• **THE PROBLEM**: Only one stretch of the listing below is wanted. Give it again exactly, from the line with "business@ulatus.com" through the line with "Candy Toys with Lights".

• **THE DATA**:

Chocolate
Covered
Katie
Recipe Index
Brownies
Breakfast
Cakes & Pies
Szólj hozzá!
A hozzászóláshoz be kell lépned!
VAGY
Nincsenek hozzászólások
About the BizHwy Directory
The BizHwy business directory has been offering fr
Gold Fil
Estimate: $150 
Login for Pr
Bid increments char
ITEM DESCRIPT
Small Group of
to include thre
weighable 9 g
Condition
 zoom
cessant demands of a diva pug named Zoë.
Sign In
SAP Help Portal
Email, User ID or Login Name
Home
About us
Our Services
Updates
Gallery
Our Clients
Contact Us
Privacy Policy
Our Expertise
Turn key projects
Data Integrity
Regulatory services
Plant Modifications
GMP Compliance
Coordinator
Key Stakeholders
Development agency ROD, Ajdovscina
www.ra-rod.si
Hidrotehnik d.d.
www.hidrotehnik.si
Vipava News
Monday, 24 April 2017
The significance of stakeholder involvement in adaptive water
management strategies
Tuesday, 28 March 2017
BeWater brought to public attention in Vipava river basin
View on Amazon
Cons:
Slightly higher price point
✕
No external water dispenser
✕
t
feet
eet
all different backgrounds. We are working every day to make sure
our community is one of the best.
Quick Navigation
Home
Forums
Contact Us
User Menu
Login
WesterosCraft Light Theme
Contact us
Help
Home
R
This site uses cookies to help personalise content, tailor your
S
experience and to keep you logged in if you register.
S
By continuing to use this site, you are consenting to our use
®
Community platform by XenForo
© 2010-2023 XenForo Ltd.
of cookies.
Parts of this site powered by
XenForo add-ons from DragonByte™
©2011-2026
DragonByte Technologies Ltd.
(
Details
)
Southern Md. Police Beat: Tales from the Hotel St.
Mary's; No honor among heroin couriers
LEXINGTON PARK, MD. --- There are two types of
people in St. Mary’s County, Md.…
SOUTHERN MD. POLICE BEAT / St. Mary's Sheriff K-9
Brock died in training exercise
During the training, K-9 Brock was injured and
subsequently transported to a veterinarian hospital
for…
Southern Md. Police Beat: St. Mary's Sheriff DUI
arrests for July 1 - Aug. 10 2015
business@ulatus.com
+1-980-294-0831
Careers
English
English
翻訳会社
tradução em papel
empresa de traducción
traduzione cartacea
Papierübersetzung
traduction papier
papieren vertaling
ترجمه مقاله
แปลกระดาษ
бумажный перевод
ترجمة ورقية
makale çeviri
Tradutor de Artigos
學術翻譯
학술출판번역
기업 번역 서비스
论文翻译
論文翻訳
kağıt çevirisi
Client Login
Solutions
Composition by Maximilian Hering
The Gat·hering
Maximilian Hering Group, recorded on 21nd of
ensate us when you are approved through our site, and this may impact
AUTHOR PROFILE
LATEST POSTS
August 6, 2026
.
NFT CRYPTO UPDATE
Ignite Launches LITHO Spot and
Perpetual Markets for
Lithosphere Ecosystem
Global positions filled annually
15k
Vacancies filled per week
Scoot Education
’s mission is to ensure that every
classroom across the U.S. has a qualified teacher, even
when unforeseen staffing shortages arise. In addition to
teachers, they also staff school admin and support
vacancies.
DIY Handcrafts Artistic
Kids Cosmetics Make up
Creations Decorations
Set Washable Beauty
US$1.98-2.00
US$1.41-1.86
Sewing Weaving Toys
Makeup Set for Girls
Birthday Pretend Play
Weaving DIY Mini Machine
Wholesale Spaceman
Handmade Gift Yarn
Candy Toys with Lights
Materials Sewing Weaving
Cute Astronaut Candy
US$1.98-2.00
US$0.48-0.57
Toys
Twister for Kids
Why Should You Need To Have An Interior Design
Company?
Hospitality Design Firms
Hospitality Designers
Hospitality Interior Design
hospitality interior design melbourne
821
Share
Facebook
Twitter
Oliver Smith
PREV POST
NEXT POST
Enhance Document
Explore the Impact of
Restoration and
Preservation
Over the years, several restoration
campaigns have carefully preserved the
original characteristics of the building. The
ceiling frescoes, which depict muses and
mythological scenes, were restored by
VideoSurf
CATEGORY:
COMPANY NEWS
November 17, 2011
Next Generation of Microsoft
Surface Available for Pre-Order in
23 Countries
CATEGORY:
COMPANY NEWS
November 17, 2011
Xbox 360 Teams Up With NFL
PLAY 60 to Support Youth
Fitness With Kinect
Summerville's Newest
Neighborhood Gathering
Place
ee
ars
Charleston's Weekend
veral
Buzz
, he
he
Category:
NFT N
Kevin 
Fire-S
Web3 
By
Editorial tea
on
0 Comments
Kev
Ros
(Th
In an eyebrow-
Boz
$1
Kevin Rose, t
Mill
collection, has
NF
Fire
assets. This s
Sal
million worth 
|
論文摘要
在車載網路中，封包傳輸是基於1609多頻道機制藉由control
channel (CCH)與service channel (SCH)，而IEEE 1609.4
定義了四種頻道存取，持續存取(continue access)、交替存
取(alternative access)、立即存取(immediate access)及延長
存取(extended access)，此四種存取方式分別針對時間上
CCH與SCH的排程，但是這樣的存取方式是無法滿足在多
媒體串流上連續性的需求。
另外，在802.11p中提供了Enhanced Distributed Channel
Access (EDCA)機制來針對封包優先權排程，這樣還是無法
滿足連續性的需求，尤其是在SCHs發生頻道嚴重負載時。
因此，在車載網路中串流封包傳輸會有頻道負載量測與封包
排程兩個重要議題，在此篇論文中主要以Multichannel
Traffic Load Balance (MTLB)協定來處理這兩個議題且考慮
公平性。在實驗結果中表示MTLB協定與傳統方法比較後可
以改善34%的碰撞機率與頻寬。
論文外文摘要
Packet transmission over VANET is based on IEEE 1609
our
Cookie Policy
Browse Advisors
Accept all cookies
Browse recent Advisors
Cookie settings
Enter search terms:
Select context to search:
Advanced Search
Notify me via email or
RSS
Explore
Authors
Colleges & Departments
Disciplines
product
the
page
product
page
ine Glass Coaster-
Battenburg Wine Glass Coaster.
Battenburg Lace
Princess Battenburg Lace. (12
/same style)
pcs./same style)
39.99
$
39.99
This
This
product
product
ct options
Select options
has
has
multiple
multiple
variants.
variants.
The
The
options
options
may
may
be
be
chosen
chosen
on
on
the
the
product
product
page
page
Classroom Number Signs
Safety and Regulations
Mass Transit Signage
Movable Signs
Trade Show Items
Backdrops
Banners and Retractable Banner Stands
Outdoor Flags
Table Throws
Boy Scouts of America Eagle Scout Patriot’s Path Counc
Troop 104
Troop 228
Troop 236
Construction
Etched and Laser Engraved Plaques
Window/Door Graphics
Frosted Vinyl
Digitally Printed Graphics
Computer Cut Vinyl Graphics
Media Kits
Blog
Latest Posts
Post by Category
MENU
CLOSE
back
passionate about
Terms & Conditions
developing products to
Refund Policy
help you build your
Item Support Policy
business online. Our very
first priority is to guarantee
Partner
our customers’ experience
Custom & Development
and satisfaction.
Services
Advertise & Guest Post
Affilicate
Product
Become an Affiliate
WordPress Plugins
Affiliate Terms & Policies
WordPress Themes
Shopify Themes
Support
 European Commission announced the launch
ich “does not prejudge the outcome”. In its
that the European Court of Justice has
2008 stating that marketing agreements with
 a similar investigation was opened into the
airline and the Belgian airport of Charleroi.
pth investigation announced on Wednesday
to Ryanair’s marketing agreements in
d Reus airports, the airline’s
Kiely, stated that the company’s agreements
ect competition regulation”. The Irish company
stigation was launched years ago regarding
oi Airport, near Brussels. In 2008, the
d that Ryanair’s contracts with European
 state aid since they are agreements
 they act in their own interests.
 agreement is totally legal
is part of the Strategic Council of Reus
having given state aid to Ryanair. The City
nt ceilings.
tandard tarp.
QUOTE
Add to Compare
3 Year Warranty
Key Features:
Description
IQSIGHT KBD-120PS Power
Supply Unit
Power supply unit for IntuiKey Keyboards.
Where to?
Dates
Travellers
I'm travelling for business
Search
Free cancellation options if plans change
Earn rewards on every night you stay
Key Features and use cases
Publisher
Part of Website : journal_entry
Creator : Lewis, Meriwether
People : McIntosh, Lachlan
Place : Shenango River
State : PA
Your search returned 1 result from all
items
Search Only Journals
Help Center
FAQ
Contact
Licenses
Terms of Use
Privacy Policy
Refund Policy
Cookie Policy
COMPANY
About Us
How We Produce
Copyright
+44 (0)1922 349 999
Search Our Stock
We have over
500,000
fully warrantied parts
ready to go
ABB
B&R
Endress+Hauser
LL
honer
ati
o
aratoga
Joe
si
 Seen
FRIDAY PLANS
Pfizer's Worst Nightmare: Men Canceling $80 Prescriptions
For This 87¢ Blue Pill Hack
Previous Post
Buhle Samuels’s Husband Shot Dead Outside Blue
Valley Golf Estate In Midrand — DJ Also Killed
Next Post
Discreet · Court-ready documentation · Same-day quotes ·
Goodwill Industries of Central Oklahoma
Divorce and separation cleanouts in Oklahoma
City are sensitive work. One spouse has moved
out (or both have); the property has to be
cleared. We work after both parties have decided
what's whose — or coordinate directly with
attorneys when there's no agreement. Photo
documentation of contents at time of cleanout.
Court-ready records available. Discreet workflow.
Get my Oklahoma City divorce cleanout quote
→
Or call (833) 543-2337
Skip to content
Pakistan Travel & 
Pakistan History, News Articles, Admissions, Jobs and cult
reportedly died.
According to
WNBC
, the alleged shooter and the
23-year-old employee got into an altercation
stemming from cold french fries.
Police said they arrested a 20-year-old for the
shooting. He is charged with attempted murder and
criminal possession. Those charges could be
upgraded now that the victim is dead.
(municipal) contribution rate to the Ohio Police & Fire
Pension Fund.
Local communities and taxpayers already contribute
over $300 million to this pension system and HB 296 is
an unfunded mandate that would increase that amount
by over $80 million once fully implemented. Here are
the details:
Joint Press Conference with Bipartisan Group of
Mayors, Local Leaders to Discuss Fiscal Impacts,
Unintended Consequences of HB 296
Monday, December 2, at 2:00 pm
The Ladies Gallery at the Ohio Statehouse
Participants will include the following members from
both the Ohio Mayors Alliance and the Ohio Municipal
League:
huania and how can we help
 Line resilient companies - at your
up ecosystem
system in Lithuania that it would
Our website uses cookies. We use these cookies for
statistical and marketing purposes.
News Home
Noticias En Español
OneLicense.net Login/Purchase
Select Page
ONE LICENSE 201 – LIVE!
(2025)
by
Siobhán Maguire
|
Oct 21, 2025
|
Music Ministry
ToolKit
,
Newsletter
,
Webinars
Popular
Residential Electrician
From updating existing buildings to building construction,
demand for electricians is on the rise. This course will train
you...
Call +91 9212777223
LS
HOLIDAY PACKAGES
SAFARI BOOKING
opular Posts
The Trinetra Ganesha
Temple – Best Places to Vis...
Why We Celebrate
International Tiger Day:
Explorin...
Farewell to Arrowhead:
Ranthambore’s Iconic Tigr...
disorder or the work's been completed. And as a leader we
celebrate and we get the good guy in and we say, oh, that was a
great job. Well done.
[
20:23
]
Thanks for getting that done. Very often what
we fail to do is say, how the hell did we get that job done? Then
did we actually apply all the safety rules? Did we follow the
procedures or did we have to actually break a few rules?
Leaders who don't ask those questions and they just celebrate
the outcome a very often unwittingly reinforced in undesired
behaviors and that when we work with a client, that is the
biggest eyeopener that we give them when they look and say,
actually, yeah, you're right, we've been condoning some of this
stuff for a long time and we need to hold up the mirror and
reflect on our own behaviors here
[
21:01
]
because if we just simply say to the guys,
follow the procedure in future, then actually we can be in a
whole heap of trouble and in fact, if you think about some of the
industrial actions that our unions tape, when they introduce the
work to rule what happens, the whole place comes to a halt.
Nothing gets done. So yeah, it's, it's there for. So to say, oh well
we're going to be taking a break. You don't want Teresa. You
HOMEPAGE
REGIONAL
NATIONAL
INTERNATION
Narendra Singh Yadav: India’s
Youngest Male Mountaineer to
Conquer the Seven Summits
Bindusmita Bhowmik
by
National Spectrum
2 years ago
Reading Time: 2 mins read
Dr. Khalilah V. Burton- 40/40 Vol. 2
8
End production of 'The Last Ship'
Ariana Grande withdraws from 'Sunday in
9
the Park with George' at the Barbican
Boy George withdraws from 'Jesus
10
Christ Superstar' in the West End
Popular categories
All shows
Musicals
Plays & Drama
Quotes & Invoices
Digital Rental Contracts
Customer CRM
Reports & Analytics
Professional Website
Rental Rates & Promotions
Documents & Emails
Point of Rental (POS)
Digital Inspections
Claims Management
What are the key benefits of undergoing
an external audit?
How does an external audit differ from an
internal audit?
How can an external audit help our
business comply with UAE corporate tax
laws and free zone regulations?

• **FINISHED EXERCISE**:
business@ulatus.com
+1-980-294-0831
Careers
English
English
翻訳会社
tradução em papel
empresa de traducción
traduzione cartacea
Papierübersetzung
traduction papier
papieren vertaling
ترجمه مقاله
แปลกระดาษ
бумажный перевод
ترجمة ورقية
makale çeviri
Tradutor de Artigos
學術翻譯
학술출판번역
기업 번역 서비스
论文翻译
論文翻訳
kağıt çevirisi
Client Login
Solutions
Composition by Maximilian Hering
The Gat·hering
Maximilian Hering Group, recorded on 21nd of
ensate us when you are approved through our site, and this may impact
AUTHOR PROFILE
LATEST POSTS
August 6, 2026
.
NFT CRYPTO UPDATE
Ignite Launches LITHO Spot and
Perpetual Markets for
Lithosphere Ecosystem
Global positions filled annually
15k
Vacancies filled per week
Scoot Education
’s mission is to ensure that every
classroom across the U.S. has a qualified teacher, even
when unforeseen staffing shortages arise. In addition to
teachers, they also staff school admin and support
vacancies.
DIY Handcrafts Artistic
Kids Cosmetics Make up
Creations Decorations
Set Washable Beauty
US$1.98-2.00
US$1.41-1.86
Sewing Weaving Toys
Makeup Set for Girls
Birthday Pretend Play
Weaving DIY Mini Machine
Wholesale Spaceman
Handmade Gift Yarn
Candy Toys with Lights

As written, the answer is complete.